Tremendo, tremendo. E suas pernas... Não pode parar, não é? Tremendo, tremendo...
Senhores, acabaram de testemunhar o aparecimento dos sintomas de histeria. Agora, meus assistentes vão acordar
os pacientes. Eles não vão se lembrar de nada. Servais, recupera os movimentos, mas o tremor vai voltar. Jeanne
vai parar de tremer, mas continuará paralisada. O estado hipnótico é uma simulação. Permite que entendamos,
mas não que curemos.
No Casamento de Freud
SG - Se essa ideias surgiram da mente do paciente, se são um autossugestão após uma experiência traumática ou
através da hipnose ou se são obra do demônio, como diziam antigamente, não tem importância, importante é o
fato de que essas ideias permanecem desconhecidas para o paciente, ou seja, são inconscientes. Fala-se muito no
inconsciente hoje em dia. Até agora tem sido apenas uma abstração filosófica, mas Charcot permitiu que
alcançássemos e tocássemos. Temos de aceitar o fato de que existe pensamento em um âmbito não consciente.

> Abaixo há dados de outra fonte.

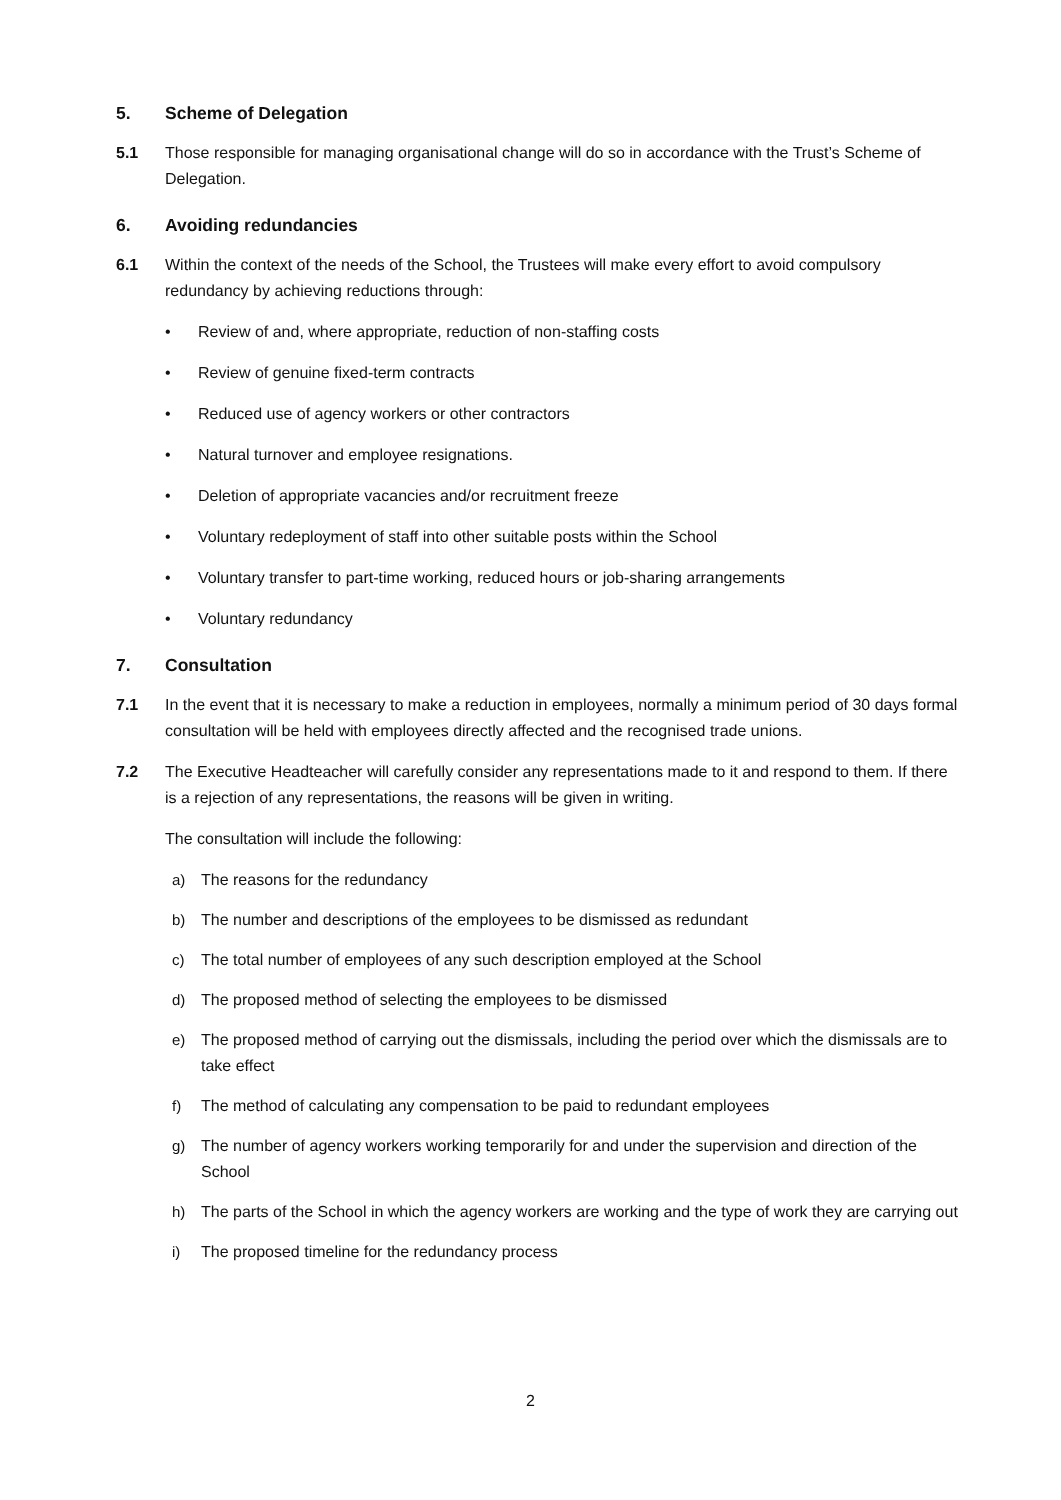5. Scheme of Delegation
5.1 Those responsible for managing organisational change will do so in accordance with the Trust’s Scheme of Delegation.
6. Avoiding redundancies
6.1 Within the context of the needs of the School, the Trustees will make every effort to avoid compulsory redundancy by achieving reductions through:
• Review of and, where appropriate, reduction of non-staffing costs
• Review of genuine fixed-term contracts
• Reduced use of agency workers or other contractors
• Natural turnover and employee resignations.
• Deletion of appropriate vacancies and/or recruitment freeze
• Voluntary redeployment of staff into other suitable posts within the School
• Voluntary transfer to part-time working, reduced hours or job-sharing arrangements
• Voluntary redundancy
7. Consultation
7.1 In the event that it is necessary to make a reduction in employees, normally a minimum period of 30 days formal consultation will be held with employees directly affected and the recognised trade unions.
7.2 The Executive Headteacher will carefully consider any representations made to it and respond to them. If there is a rejection of any representations, the reasons will be given in writing.
The consultation will include the following:
a) The reasons for the redundancy
b) The number and descriptions of the employees to be dismissed as redundant
c) The total number of employees of any such description employed at the School
d) The proposed method of selecting the employees to be dismissed
e) The proposed method of carrying out the dismissals, including the period over which the dismissals are to take effect
f) The method of calculating any compensation to be paid to redundant employees
g) The number of agency workers working temporarily for and under the supervision and direction of the School
h) The parts of the School in which the agency workers are working and the type of work they are carrying out
i) The proposed timeline for the redundancy process
2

Esses pensamentos inconscientes são o produto de uma mente perturbada ou estão conectados ao trauma através
de uma cadeia lógica cujos elos ainda temos de descobrir?
- Obrigado, Dr. Freud. Creio que reflito o sentimento de meus colegas ao garantir que seu relatório foi apreciado.
No entanto, acho que não ouvimos nada que seja particularmente novo para os médicos vienenses.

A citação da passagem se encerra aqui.